*Extract*
Highly conserved residues of coronavirus nsp1 skew translational equilibrium toward viral protein production

Coronaviruses cause diseases in many species of animal including humans and have been a major cause of lethal human disease outbreaks for the past twenty years. There have been three major outbreaks of human coronaviruses in 2002, 2012, and 2019 by SARS-CoV, MERS-CoV, and SARS-CoV-2 respectively that cause severe disease and have a high rate of mortality. Beyond the severe pathogenesis of these diseases, their rapid spread and unpredictable spillover into the human population is equally worrisome. This underscores the need for therapeutics to treat and prevent current and future coronavirus outbreaks. To this end, it is paramount to understand the basic biochemistry of coronavirus replication and innate immune evasion. The coronavirus non- structural protein 1 (nsp1) is of particular interest to this work due to its ability to inhibit host protein synthesis. There are two important functional domains of nsp1: the ribosome-binding domain (KH/KY motif) and the genome-recognition domain (LLRK motif). The KH/KY motif confers binding to the 40S subunit of the ribosome and inhibits host translation. It has been hypothesized that a conserved, structured region of the 5’UTR interacts with the LLRK motif, releasing nsp1 from the 40S subunit, and thereby allows preferential translation of viral genome and mRNAs. Conversely, various cellular stressors active the integrated stress response (ISR), which phosphorylates the alpha subunit of eukaryotic initiation factor 2 (eIF2a) to reduce translation during times of stress. We hypothesized that the viruses evade the ISR by competitively inhibiting host protein synthesis, impeding expression of key stress and innate immune genes. A reverse genetic approach was employed to generate viruses with point mutations in either of these motifs to investigate their influence on the ISR.

*Source material*
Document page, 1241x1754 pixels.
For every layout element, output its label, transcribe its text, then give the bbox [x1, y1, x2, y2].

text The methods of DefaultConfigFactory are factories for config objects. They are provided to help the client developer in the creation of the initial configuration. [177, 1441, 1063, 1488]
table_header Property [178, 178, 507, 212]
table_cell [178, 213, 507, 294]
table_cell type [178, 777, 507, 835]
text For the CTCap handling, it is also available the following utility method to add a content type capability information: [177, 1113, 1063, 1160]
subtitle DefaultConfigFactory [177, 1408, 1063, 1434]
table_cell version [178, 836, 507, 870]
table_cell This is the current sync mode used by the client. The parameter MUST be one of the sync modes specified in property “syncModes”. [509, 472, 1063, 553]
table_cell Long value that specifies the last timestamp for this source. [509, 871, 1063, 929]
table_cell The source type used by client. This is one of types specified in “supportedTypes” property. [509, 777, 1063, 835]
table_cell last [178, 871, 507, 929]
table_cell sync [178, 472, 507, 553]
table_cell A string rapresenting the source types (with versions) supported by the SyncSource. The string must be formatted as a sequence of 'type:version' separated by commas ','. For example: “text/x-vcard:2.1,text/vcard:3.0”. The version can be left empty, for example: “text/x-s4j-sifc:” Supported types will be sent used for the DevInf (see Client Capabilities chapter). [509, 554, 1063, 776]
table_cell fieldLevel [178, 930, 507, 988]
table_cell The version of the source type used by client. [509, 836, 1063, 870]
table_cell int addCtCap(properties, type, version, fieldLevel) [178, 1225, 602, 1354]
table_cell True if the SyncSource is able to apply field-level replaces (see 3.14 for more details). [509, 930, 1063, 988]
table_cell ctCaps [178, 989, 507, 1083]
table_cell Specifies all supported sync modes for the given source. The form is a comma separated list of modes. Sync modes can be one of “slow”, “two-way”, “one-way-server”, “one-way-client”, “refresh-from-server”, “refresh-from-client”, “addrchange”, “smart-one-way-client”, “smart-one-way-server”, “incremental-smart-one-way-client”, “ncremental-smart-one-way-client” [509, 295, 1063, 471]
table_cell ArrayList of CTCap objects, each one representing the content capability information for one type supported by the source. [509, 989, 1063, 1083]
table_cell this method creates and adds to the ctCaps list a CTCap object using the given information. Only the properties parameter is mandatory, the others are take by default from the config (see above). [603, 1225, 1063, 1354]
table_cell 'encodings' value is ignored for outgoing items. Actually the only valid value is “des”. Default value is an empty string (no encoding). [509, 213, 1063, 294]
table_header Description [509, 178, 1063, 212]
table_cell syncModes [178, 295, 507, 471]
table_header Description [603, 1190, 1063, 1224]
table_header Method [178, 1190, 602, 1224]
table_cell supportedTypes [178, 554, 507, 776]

*What you will do*
In the abstract on coronavirus nsp1, which motif confers binding to the 40S subunit of the ribosome?

*Solved problem*
The KH/KY motif, the ribosome-binding domain of nsp1.